Le tigre bleu de l’Euphrate : un public conquis!

À la demande générale, Le tigre bleu de l’Euphrate se produit à nouveau au Quat’sous jusqu’au 11 décembre prochain. Pour les moins chanceux qui ont manqué ce premier rendez-vous, voici l’occasion idéale d’assister à un spectacle où chaque artisan qui y collabore est au sommet de son art.

Le texte de Laurent Gaudé, à la langue riche et sublime, pose Alexandre le Grand  à 32 ans sur son lit de mort. Après avoir vaincu le Perse Darius, assiégé Tyr, conquis Babylone, brillamment battu une armée d’éléphants, réduit à néant et fondé autant d’empires sur trois continents, l’empereur macédonien tire finalement sa révérence sur une vie aussi succincte que dense. Agonisant de la fièvre et refusant désormais toute audience avec les mortels, Alexandre s’entretient pour une dernière fois avec la mort, qu’il accueille comme une invitée de marque dans sa chambre tombeau pour lui faire le récit de ses jours.

Exposant une autre face du conquérant mégalomane auquel nous a habitué les livres d’histoires, le texte dépeint plutôt un homme en conflit avec lui-même, hanté par les souvenirs de guerres, des soldats morts et blessés de ses armées, et par la veuve éplorée d’un ennemi tombé au combat. À cette culpabilité des guerres passées et à ces blessures infligées s’oppose l’insatiabilité d’Alexandre, véritable puits sans fond, qui le pousse à désirer toujours plus. Comme le souligne le metteur en scène, « le désir est une tension et non un confort, un état de manque et non de satisfaction ». Alors qu’il est en pèlerinage dans l’oasis de Siwa, près d’Alexandrie, on lui fait la prophétie qu’il sera « immortel tant qu’il se nourrira de terres ». Ainsi, malgré la maladie qui le ronge, c’est de la faim que meurt véritablement le personnage de Laurent Gaudé.

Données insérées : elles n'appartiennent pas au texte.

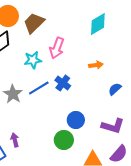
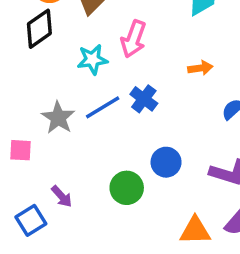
purple arrow: (15, 140) -> (62, 196), turned 152
green circle: (64, 140) -> (127, 188), moved

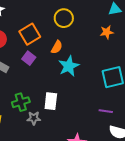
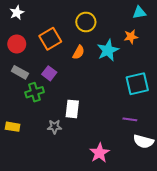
purple square: (29, 58) -> (49, 73), moved
cyan star: (69, 66) -> (108, 50), moved
green cross: (21, 102) -> (35, 92), moved

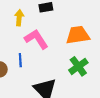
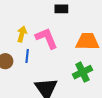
yellow arrow: (19, 18) -> (22, 34), moved

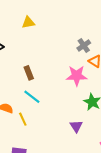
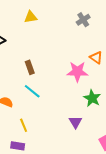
gray cross: (84, 45) -> (83, 20), moved
yellow line: (23, 119) -> (24, 125), moved

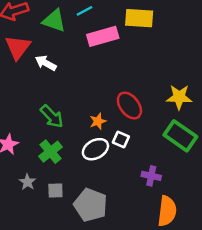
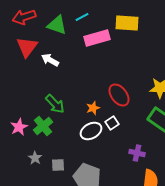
white square: (121, 139) -> (112, 123), turned 32
green cross: (51, 152) -> (43, 126), moved

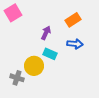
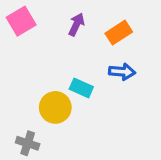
purple arrow: (46, 33) -> (76, 24), moved
gray cross: (17, 78) -> (28, 143), moved

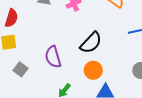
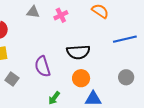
black semicircle: (91, 43) -> (78, 52), turned 45

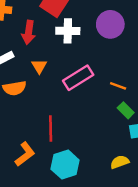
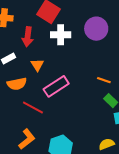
pink rectangle: (78, 78) -> (56, 86), moved
red line: (51, 129) -> (33, 107), moved, turned -60

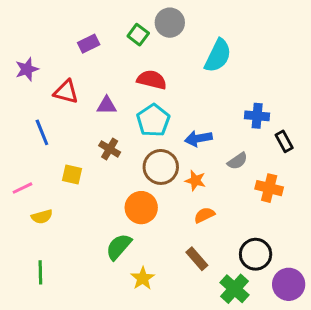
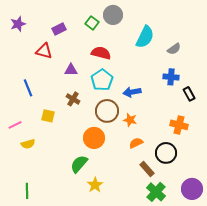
purple star: (27, 69) -> (18, 24), moved
red triangle: (66, 92) -> (44, 51), moved
gray semicircle: (237, 161) -> (174, 49), moved
black circle: (256, 254) -> (166, 153), moved
brown rectangle: (197, 259) -> (147, 169), moved
green line: (40, 272) -> (27, 191), moved

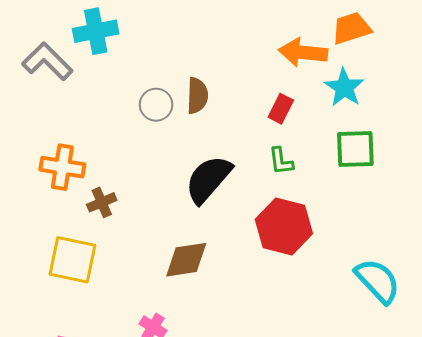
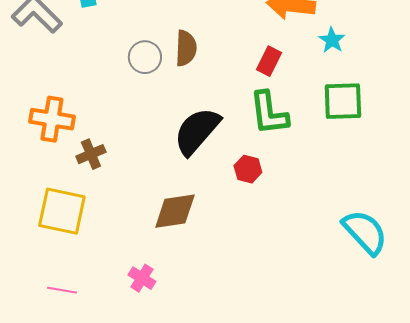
cyan star: (344, 88) -> (332, 40), size x0.7
green L-shape: (281, 161) -> (269, 113), size x1.6
red hexagon: (284, 227) -> (248, 169), moved, size x0.5

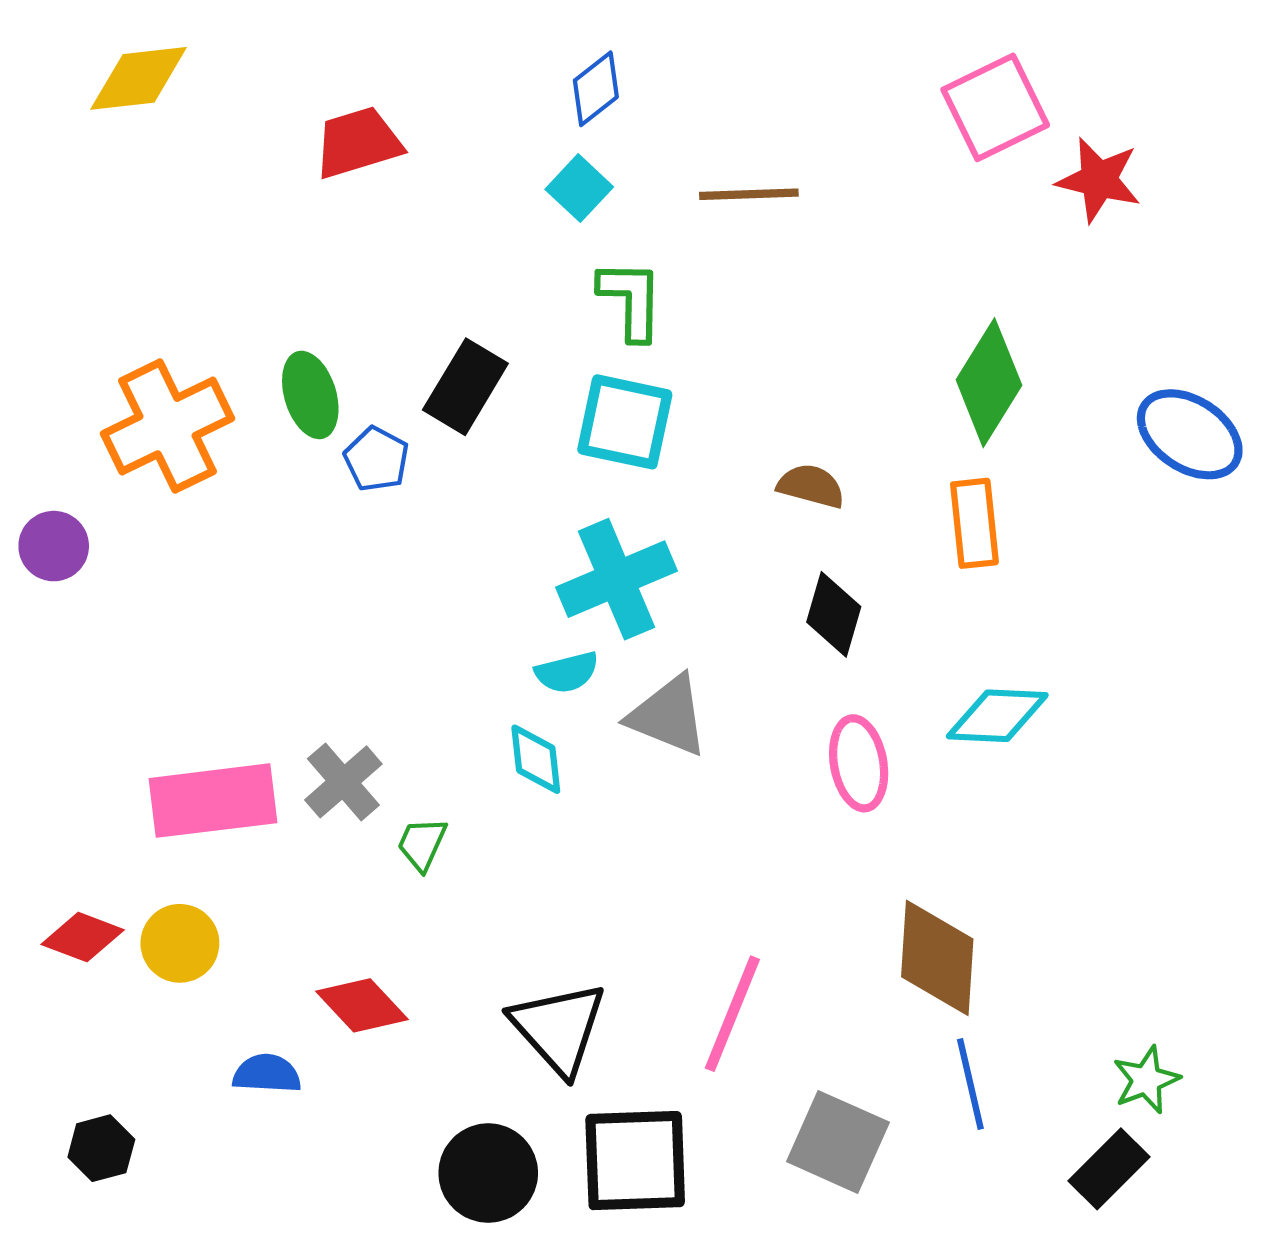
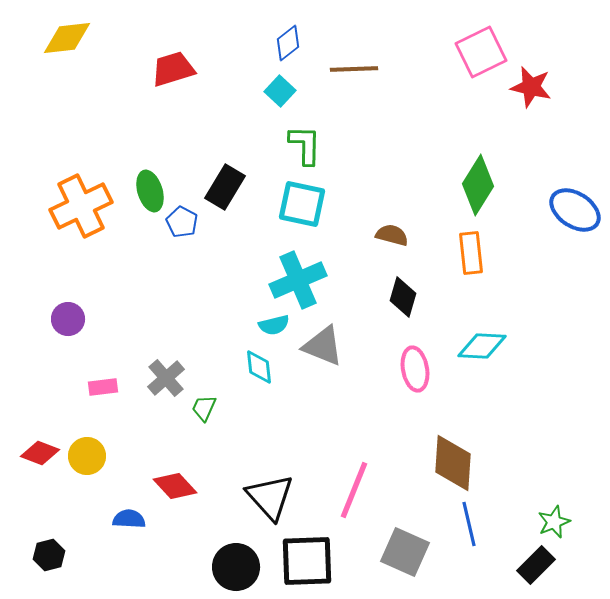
brown line: (749, 194) -> (354, 69), moved
purple circle: (54, 546) -> (68, 319), moved
pink rectangle: (213, 801) -> (103, 387), size x0.5

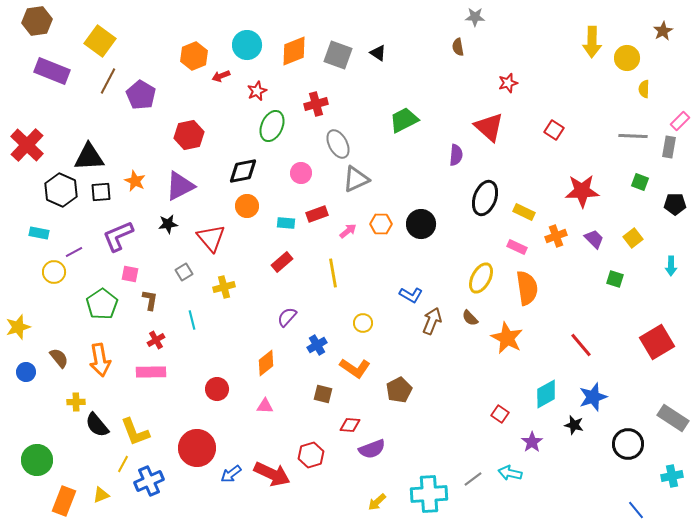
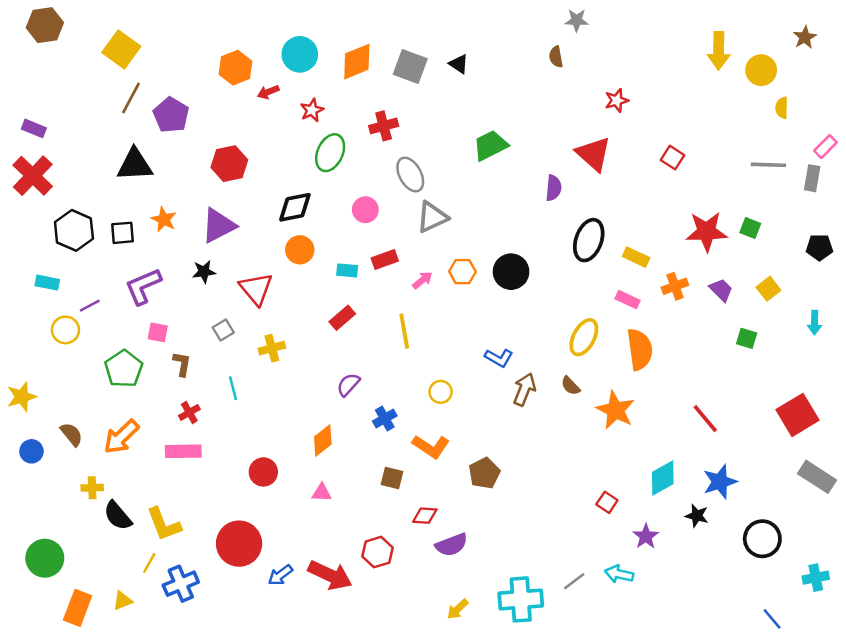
purple rectangle: (52, 71) -> (34, 128), moved, size x0.6
black triangle: (89, 157) -> (135, 165), moved
green square: (640, 182) -> (750, 228), moved
orange arrow: (100, 360) -> (121, 437), turned 56
gray rectangle: (673, 418) -> (817, 477), moved

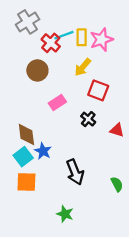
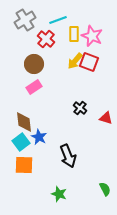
cyan line: (64, 35) -> (58, 20), moved
pink star: (101, 40) -> (92, 36), turned -30
red square: (98, 90) -> (89, 62), moved
pink rectangle: (57, 102) -> (34, 87), moved
green semicircle: (117, 184) -> (105, 189), moved

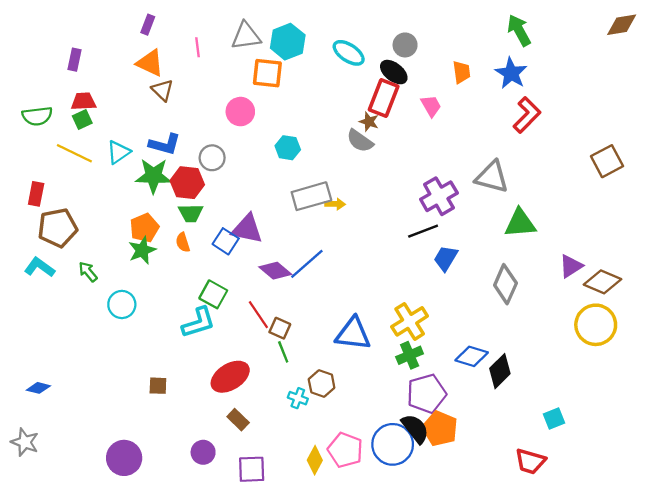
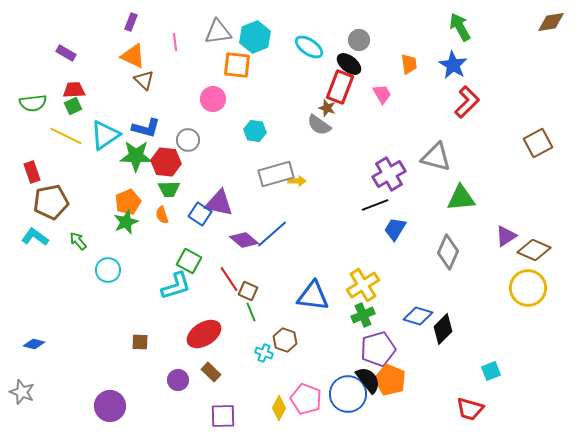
purple rectangle: (74, 60) -> (66, 53), turned -72
cyan triangle: (118, 152) -> (105, 135), size x1.4
red rectangle: (36, 194) -> (32, 172), turned -30
purple circle: (203, 452) -> (178, 380), moved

Quelle figure mieux prêtée à ce personnage plus grand que nature que celle d’Emmanuel Schwartz? La voix puissante et pleine de l’acteur emplie la salle dès les premiers instants et s’offre d’une façon impeccable à ce récit épique tout comme à ce personnage mythique. Adoptant une diction parfaite, l’acteur, en parfait contrôle de son art, module ses intonations, son ton, sa vitesse de déclamation et son intensité de jeu pour nous offrir un monologue profondément nuancé. Malgré l’espace restreint de son jeu, Schwartz habite complètement cette scène presque nue et chaque geste est empreint d’un équilibre entre l’agonie et la lutte pour préserver sa grandeur. Un véritable sans faute pour  celui qui nous habitue à le voir interpréter les grands personnages de l’histoire après avoir endossé les rôles d’Énée, d’Achile, de Caligula, de Voltaire… et maintenant d’Alexandre le Grand.

À l’instar du tigre bleu de l’Euphrate qui apparait à Alexandre et lui fait office de guide, Denis Marleau, dont on reconnait la patte et l’excellente direction d’acteurs, a su guider son soliste comme un véritable maestro. Le spectateur ne peut que ressentir tout le travail qui a été pensé pour souligner les conflits d’Alexandre, entre la mort et la soif de la vie, entre l’agonie et l’envie de grandeur. Malgré la sobriété du décor (seule la couche de l’empereur trône au centre de la scène) l’acteur emplit l’espace de sa présence et chaque geste semble mesuré et senti pour montrer un aspect de ce personnage légendaire, mais tout de même humain et mortel. De subtiles trame sonores et projections sur les murs pâle de la chambre se prêtent en support au récit d’Alexandre et se mêle de façon tout à fait naturelle à l’épopée qui se raconte, en laissant la plus grande place au texte et à l’acteur qui nous le transmet.

Le récit que raconte Laurent Gaudé est celui d’Alexandre le Grand entre l’immortalité de sa grandeur et la mortalité de son être, entre sa culpabilité et son insatiabilité. Longtemps après avoir vu cette pièce, son écho résonne en nous dans le silence de notre finitude. La poésie sublime de ce texte tout comme la performance du duo Schwartz et Marleau, conquière notre esprit qui capitule aisément devant ce chef d’œuvre.